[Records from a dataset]
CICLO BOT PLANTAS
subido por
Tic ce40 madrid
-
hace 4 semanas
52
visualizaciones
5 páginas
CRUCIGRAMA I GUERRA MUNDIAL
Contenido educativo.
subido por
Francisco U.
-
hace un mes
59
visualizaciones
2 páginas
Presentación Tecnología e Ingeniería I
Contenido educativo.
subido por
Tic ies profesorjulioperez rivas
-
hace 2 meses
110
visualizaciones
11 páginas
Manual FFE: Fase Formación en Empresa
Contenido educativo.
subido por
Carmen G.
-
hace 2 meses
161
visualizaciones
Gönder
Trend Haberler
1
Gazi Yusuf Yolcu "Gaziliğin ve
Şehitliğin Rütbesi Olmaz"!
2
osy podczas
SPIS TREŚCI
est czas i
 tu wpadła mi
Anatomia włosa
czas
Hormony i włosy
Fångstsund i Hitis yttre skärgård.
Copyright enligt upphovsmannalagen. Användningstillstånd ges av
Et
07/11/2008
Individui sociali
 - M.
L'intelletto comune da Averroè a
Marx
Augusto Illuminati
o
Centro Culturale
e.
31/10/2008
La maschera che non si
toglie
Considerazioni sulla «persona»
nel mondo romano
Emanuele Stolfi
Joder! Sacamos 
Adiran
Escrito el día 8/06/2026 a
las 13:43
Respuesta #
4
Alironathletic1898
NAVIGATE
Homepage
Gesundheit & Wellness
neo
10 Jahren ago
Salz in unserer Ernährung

* * *

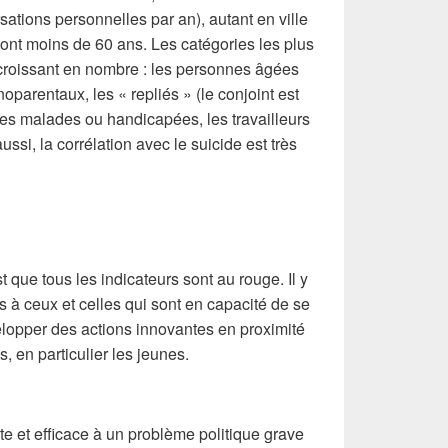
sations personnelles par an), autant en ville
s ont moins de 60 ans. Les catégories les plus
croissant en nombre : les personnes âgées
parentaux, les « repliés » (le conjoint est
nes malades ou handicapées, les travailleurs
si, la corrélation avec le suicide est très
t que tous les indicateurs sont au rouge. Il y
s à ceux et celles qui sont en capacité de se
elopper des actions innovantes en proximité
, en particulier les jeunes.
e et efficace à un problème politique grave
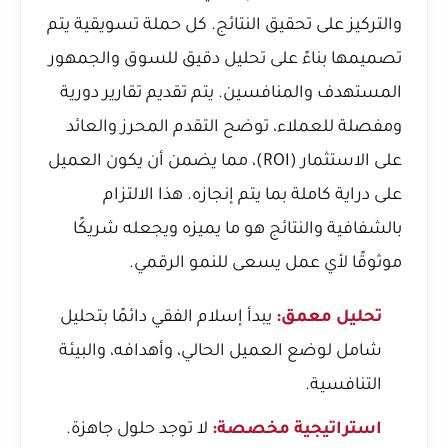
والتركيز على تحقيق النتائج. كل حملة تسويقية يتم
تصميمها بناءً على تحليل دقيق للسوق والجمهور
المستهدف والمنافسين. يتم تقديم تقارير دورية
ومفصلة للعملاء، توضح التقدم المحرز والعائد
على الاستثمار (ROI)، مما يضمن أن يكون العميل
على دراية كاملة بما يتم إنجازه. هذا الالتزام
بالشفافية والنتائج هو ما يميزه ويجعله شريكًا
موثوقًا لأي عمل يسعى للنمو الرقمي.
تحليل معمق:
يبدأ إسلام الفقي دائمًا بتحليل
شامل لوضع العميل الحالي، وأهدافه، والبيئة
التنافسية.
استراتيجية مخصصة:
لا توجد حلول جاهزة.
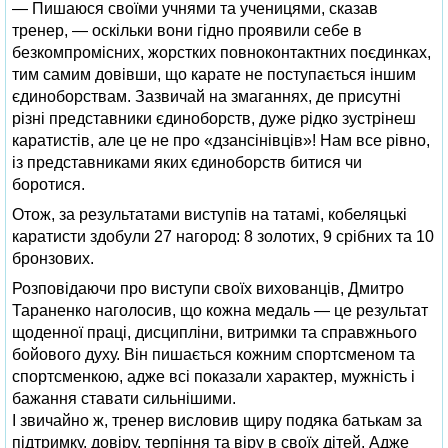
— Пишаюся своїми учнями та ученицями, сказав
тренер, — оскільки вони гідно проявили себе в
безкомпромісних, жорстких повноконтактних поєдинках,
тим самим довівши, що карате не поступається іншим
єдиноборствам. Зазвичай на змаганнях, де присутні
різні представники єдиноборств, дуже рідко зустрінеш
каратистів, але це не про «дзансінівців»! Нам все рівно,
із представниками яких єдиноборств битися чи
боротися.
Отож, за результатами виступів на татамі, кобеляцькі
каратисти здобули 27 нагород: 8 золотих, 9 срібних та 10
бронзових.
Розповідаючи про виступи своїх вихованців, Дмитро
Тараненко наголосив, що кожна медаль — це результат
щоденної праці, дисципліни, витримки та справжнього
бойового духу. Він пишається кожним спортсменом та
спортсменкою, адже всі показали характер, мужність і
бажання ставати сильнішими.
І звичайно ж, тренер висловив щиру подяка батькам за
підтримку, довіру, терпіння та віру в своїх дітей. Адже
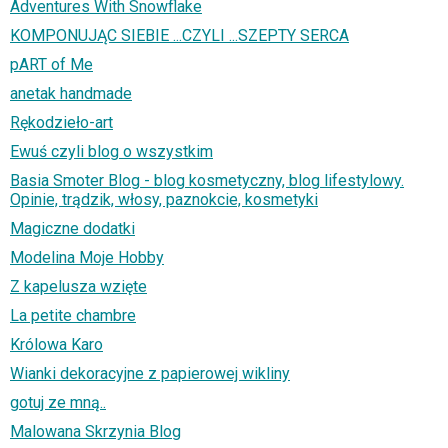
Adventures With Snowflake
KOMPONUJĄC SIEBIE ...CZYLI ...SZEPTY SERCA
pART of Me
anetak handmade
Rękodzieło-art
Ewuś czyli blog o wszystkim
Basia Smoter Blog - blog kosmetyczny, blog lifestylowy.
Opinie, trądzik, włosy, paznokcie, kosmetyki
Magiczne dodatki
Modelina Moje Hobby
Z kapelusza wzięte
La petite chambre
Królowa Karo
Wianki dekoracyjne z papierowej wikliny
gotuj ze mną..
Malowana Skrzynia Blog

* _To do_: Put the lines starting at the line containing "Adventures With Snowflake" and ending at the line containing "Malowana Skrzynia Blog" into a JSON list of strings, one string per line, leaving out blank lines.

* _Answer below_:
[
  "Adventures With Snowflake",
  "KOMPONUJĄC SIEBIE ...CZYLI ...SZEPTY SERCA",
  "pART of Me",
  "anetak handmade",
  "Rękodzieło-art",
  "Ewuś czyli blog o wszystkim",
  "Basia Smoter Blog - blog kosmetyczny, blog lifestylowy.",
  "Opinie, trądzik, włosy, paznokcie, kosmetyki",
  "Magiczne dodatki",
  "Modelina Moje Hobby",
  "Z kapelusza wzięte",
  "La petite chambre",
  "Królowa Karo",
  "Wianki dekoracyjne z papierowej wikliny",
  "gotuj ze mną..",
  "Malowana Skrzynia Blog"
]